The workplace is one of the most urgent fronts. Heat does not only cause medical emergencies; it reduces productivity, increases injury risk and changes how people work. Reports from northern India this month show farmers shifting to nighttime work as daytime temperatures become dangerous, while roads and markets empty during peak afternoon heat.
For informal workers, the public-health model must include labour protection. That means heat-index-based work-rest cycles, shaded rest areas, hydration mandates, emergency medical referral pathways, wage protection during heat stoppages and employer accountability. WMO has highlighted occupational heat stress as an escalating concern, with related guidance issued with WHO to protect workers from rising heat exposure.
Water access is another overlooked health determinant. Heat advisories often ask people to hydrate, but in some cities hydration itself is becoming unequal. Akola in Maharashtra has faced both severe heat and acute water stress, with reports noting temperatures of 45–46°C and reduced municipal supply schedules, disproportionately affecting lower-income areas with limited storage.
That is why heat resilience cannot sit only inside climate departments. It must be treated as a public-health operating model with five layers: prediction, prevention, protection, response and recovery.
Prediction means combining meteorological forecasts, satellite data, local sensors, hospital admissions and demographic vulnerability maps. Prevention means reducing heat exposure through urban design before the heatwave arrives. Protection means targeted support for high-risk groups. Response means rapid cooling, medical triage and field outreach. Recovery means tracking deaths, illness, lost work hours and infrastructure failures after the event, so the next heat season is better managed.
The most advanced heat plan is not the one with the longest document. It is the one that knows which street, worker, school, clinic and household will be in danger before the ambulance is called.
There is also a data problem. Heat deaths are often undercounted because heat worsens existing illnesses rather than always appearing as the official cause of death. This makes the crisis less visible than floods, cyclones or fires. Public-health models must therefore improve surveillance of heat-related illness, emergency visits, kidney injury, cardiovascular stress, pregnancy complications and excess mortality during heat periods.
Cities that succeed will be those that treat heat as a chronic public-health risk, not an annual weather episode. The mayor’s office, municipal corporation, health department, hospitals, schools, employers, urban planners and technology providers must operate from a shared heat-risk dashboard. Alerts must trigger action, not just awareness. A red alert should mean extended clinic hours, shaded transport nodes, protected work schedules, water deployment, school modifications and outreach to elderly and low-income communities.

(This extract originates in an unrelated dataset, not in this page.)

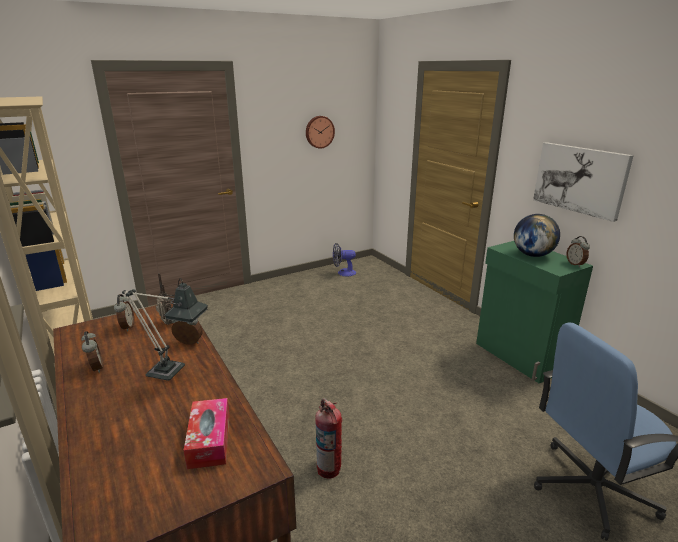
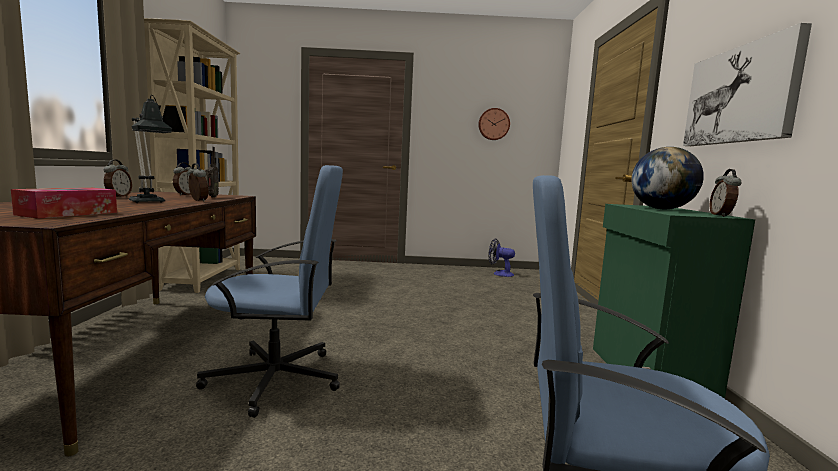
camera: 30 degrees right, 15 degrees down
fire extinguisher [315,398,342,479] -> blue office chair [196,165,343,418]

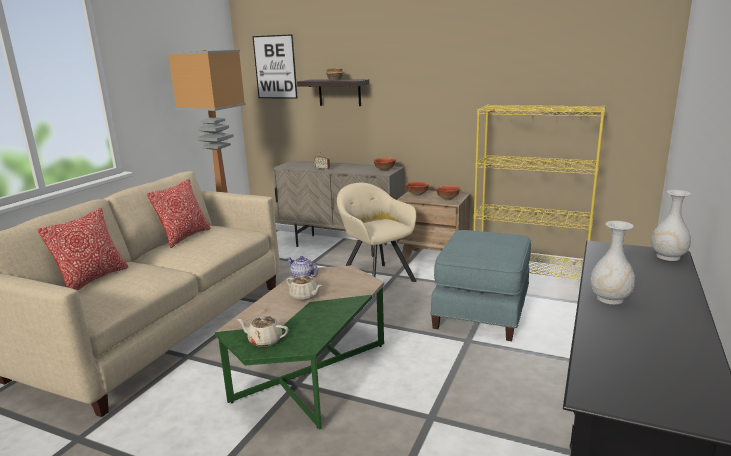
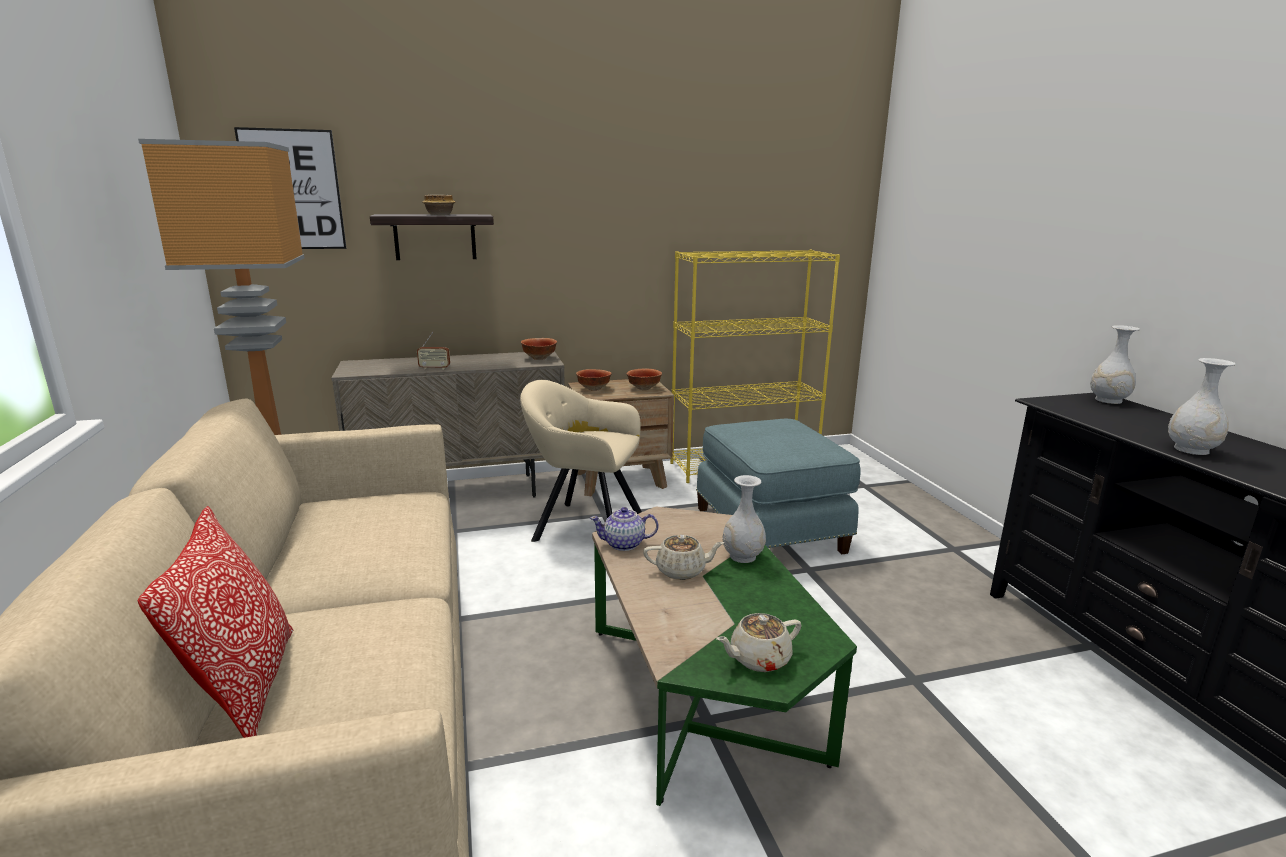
camera: 40 degrees left, 0 degrees up
pillow [147,179,211,248] -> none
none -> white vase [723,475,766,563]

Climate science has already delivered the warning. The economics are now visible. The public-health burden is rising. What remains is governance.
The next generation of cities will not be judged only by flyovers, glass towers and digital services. They will be judged by whether a street vendor can survive the afternoon, whether a child can study without heat exhaustion, whether a pregnant woman can reach care safely, whether workers can earn without risking collapse, and whether the elderly can sleep through nights that no longer cool down.
Extreme heat is becoming the city’s invisible pandemic. The cure will not come from hospitals alone. It will come from redesigning the city as a health system.